WHAT IS ASKED
Copy out the data below verbatim.

LISTING
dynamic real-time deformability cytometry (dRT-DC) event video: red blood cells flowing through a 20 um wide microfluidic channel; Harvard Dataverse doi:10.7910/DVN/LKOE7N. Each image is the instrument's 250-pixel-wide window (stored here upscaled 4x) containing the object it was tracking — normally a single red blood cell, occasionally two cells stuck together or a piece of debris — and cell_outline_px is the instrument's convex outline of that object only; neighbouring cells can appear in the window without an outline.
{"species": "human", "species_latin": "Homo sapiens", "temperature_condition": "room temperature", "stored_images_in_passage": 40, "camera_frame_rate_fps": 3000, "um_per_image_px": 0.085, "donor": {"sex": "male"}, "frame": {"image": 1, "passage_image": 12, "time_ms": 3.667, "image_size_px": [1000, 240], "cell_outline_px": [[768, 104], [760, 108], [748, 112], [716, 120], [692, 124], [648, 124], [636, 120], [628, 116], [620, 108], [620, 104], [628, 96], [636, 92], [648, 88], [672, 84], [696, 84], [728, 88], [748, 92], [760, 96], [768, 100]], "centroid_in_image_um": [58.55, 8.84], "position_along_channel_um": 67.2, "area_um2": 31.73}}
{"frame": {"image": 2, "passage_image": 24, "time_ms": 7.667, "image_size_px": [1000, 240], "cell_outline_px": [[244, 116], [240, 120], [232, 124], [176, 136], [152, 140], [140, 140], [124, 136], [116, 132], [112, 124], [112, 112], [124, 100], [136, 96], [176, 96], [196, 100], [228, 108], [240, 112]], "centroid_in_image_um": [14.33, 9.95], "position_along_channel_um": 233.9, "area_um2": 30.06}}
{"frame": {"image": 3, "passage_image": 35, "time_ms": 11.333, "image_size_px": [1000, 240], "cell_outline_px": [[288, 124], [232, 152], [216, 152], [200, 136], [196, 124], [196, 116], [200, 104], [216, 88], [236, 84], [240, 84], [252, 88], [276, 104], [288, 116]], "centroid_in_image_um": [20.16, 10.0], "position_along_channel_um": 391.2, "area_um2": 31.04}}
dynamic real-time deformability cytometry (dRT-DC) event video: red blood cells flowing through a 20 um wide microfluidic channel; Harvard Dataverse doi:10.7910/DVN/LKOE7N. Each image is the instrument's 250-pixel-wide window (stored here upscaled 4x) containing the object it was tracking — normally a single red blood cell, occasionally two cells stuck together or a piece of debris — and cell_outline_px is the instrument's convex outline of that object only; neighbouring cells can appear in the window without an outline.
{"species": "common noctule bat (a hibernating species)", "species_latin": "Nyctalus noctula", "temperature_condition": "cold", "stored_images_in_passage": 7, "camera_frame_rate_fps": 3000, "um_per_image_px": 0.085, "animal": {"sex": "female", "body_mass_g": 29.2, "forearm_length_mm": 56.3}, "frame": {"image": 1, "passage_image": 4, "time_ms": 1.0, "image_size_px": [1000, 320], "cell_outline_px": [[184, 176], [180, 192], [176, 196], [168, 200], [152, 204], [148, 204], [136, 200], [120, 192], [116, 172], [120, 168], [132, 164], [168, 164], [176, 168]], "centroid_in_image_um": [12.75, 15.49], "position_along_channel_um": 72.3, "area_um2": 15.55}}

RESPONSE
dynamic real-time deformability cytometry (dRT-DC) event video: red blood cells flowing through a 20 um wide microfluidic channel; Harvard Dataverse doi:10.7910/DVN/LKOE7N. Each image is the instrument's 250-pixel-wide window (stored here upscaled 4x) containing the object it was tracking — normally a single red blood cell, occasionally two cells stuck together or a piece of debris — and cell_outline_px is the instrument's convex outline of that object only; neighbouring cells can appear in the window without an outline.
{"species": "human", "species_latin": "Homo sapiens", "temperature_condition": "room temperature", "stored_images_in_passage": 40, "camera_frame_rate_fps": 3000, "um_per_image_px": 0.085, "donor": {"sex": "male"}, "frame": {"image": 1, "passage_image": 12, "time_ms": 3.667, "image_size_px": [1000, 240], "cell_outline_px": [[768, 104], [760, 108], [748, 112], [716, 120], [692, 124], [648, 124], [636, 120], [628, 116], [620, 108], [620, 104], [628, 96], [636, 92], [648, 88], [672, 84], [696, 84], [728, 88], [748, 92], [760, 96], [768, 100]], "centroid_in_image_um": [58.55, 8.84], "position_along_channel_um": 67.2, "area_um2": 31.73}}
{"frame": {"image": 2, "passage_image": 24, "time_ms": 7.667, "image_size_px": [1000, 240], "cell_outline_px": [[244, 116], [240, 120], [232, 124], [176, 136], [152, 140], [140, 140], [124, 136], [116, 132], [112, 124], [112, 112], [124, 100], [136, 96], [176, 96], [196, 100], [228, 108], [240, 112]], "centroid_in_image_um": [14.33, 9.95], "position_along_channel_um": 233.9, "area_um2": 30.06}}
{"frame": {"image": 3, "passage_image": 35, "time_ms": 11.333, "image_size_px": [1000, 240], "cell_outline_px": [[288, 124], [232, 152], [216, 152], [200, 136], [196, 124], [196, 116], [200, 104], [216, 88], [236, 84], [240, 84], [252, 88], [276, 104], [288, 116]], "centroid_in_image_um": [20.16, 10.0], "position_along_channel_um": 391.2, "area_um2": 31.04}}
dynamic real-time deformability cytometry (dRT-DC) event video: red blood cells flowing through a 20 um wide microfluidic channel; Harvard Dataverse doi:10.7910/DVN/LKOE7N. Each image is the instrument's 250-pixel-wide window (stored here upscaled 4x) containing the object it was tracking — normally a single red blood cell, occasionally two cells stuck together or a piece of debris — and cell_outline_px is the instrument's convex outline of that object only; neighbouring cells can appear in the window without an outline.
{"species": "common noctule bat (a hibernating species)", "species_latin": "Nyctalus noctula", "temperature_condition": "cold", "stored_images_in_passage": 7, "camera_frame_rate_fps": 3000, "um_per_image_px": 0.085, "animal": {"sex": "female", "body_mass_g": 29.2, "forearm_length_mm": 56.3}, "frame": {"image": 1, "passage_image": 4, "time_ms": 1.0, "image_size_px": [1000, 320], "cell_outline_px": [[184, 176], [180, 192], [176, 196], [168, 200], [152, 204], [148, 204], [136, 200], [120, 192], [116, 172], [120, 168], [132, 164], [168, 164], [176, 168]], "centroid_in_image_um": [12.75, 15.49], "position_along_channel_um": 72.3, "area_um2": 15.55}}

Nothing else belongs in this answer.